Hidden Huntress

Her eyes drifted, and not for the first time, I wondered what it was she saw. What she heard. What she thought. There was a rumor that my mother’s mind was half through the door to Arcadia, and that it walked through the lands of endless summer, which lent her serenity. It was a pretty thought – far better than to believe she was just another victim of the inbreeding and iron slowly poisoning us all.

It also provided a potential explanation for how the fey were able to communicate with my aunt. It was they who provided the foretellings: though they could not come to this world, it did not mean they could not watch. I wondered what they had seen that made them believe my and Cécile’s union could end the curse. I wished I could ask them, but even if I could, I knew they’d give me naught but riddles in response.

A shudder abruptly ran through my mother, and her face twisted back into the unfamiliar mask. “Leave me be.”

“But…”

“Leave me be!” I recoiled from her shrill shriek, stumbling over my own boots as I backed away.

“Let her be, Tristan.” My aunt’s voice sounded weary. “Come and sit with me.”

On numb feet, I made my way back around and sat down. The dozen mirrors in the room reflected an image that betrayed nothing of how I felt. “What has happened to her?” I demanded. “Who has done this to her? Was it me? Is this my fault?”

Aunt Sylvie regarded me for a long moment. “How is Cécile feeling?”

“Never mind Cécile,” I snapped. “Tell me what is wrong with my mother!”

Her head tilted slightly, her eyes boring into mine. “I always liked her, you know. Little spitfire of a thing. Not one easily led, so I imagine she’s not pleased about the yoke your father managed to place around her neck.”

I opened my mouth to demand she answer my questions and to quit changing the subject, but realization dawned, and I clamped my teeth shut. “Physically, she is well,” I finally said. “But these last days she has rarely been herself.”

“Her will is at odds with his compulsion.”

I nodded slightly. “A ceaseless tension.”

“Do you feel it?” She asked the question as though it were the idle curiosity of one who had never been bonded.

“At its worst, it seems it is not her mind that suffers, but my own.”

She sniffed. “How taxing.”

And there it was – I had answered my own question. The emotions my mother was feeling were not her own – they were my father’s. My mind skittered and tripped over the implications – not only was something angering him terribly, it was bad enough to affect my mother. For the first time since my imprisonment, I started to wonder if perhaps my father wasn’t as in control of Trollus as I had thought.

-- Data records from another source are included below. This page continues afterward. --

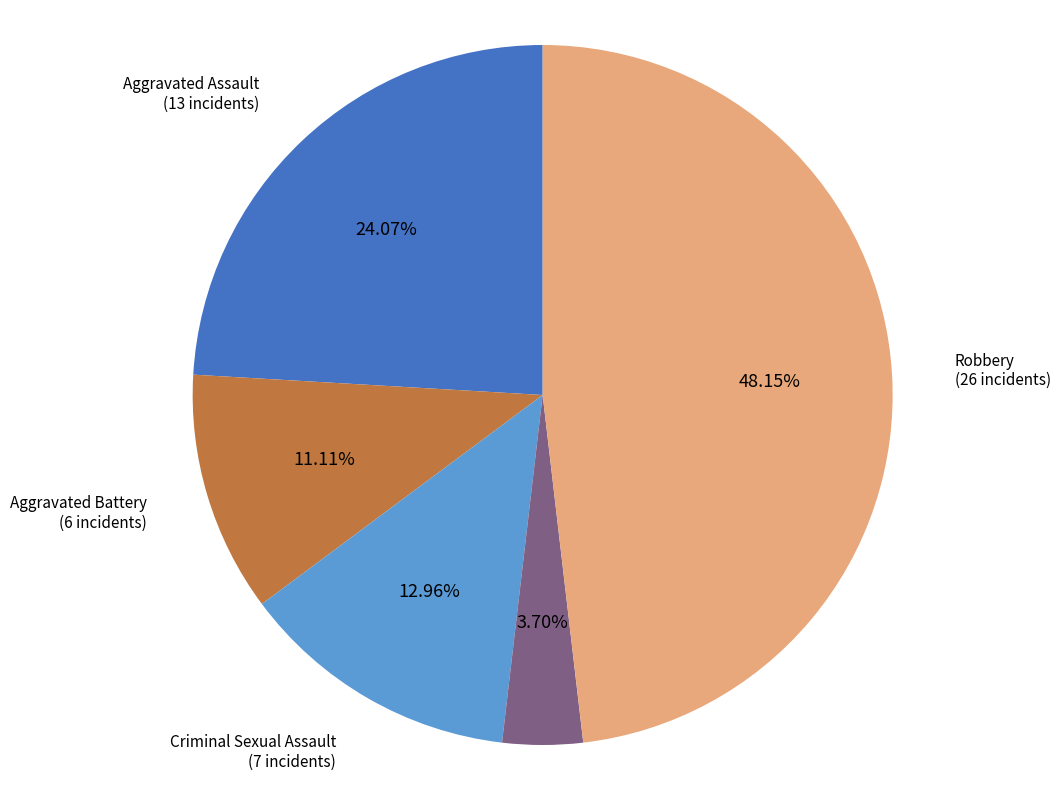

Which slice is the largest?

Robbery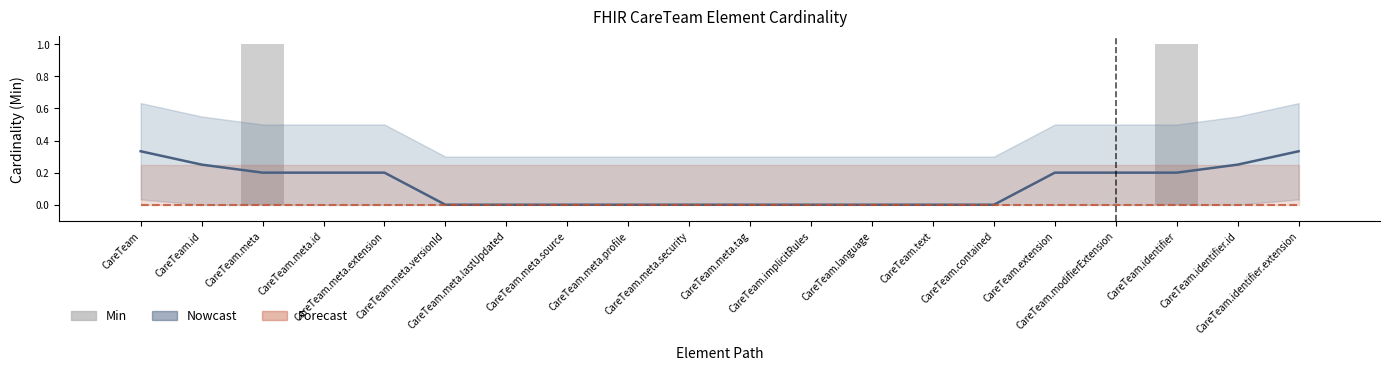

What is the label of the 17th bar from the left?

CareTeam.modifierExtension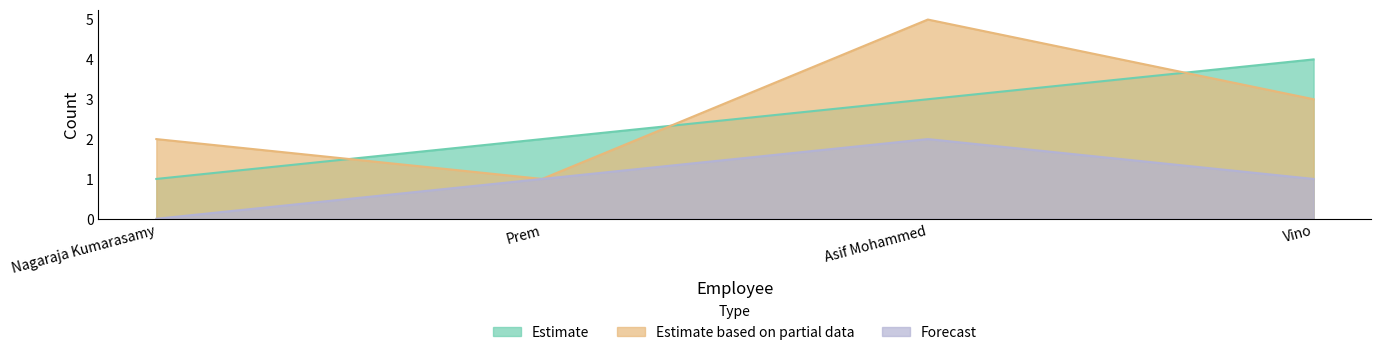

Rank the series by their maximum value, from highest to lowest.

Estimate based on partial data, Estimate, Forecast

“It is better than not knowing,” I said, settling back more comfortably in the chair, pushing aside my concerns so that my mind was wholly on our double conversation. It was always this way with her – she would not tell me outright anything that would betray my father’s confidence. I didn’t know – and would never ask – if she did this out of courtesy to my mother or because he had forced a promise from her at some point in the past. Ultimately, it didn’t really matter. The information I needed would be hidden in everything she did or said; it was up to me to extract it and put it together.

“Is it?” She tugged at the sleeve of her dress. “I should think that it would at times be worse – knowing how someone was feeling, but not the cause. You’ve been what now, three months parted?” She shook her head. “Strange how time manages to both accumulate and fade.”

She did not know the full extent of what troubled my father, but whatever it was had been mounting since my incarceration. Time was of the essence.

“It seems like longer,” I said. “I miss her terribly.”

One eyebrow rose in acknowledgment of my uncharacteristic frankness, but she did not seem surprised. “Do you still wish to play?” She gestured at the Guerre boards sitting in their rack, but it was not the game of which she spoke.

I said nothing for long enough for my silence to be significant. “I will play,” I said. “But only because there is no other worthy opponent.”

“It’s in your blood,” she replied.

The four primary boards floated off their rack, the pieces lifting out of their boxes. They were new, I noticed, elaborately carved out of black onyx and white marble. Undoubtedly Reagan’s work. “Shall we start where the game was left off?”

I nodded, my pulse quickening as I watched to see how she would place the players.

The pieces circled the boards. Kings and queens. Princes and princesses. Warriors, spies, tricksters, nobles, assassins, half-bloods, and tiny humans went round and round. “You play the white.”

It wasn’t a question, but I nodded for the benefit of those who spied on us.

White pieces rained down onto the carpet, accompanied by only a few black. “You’re losing,” she said.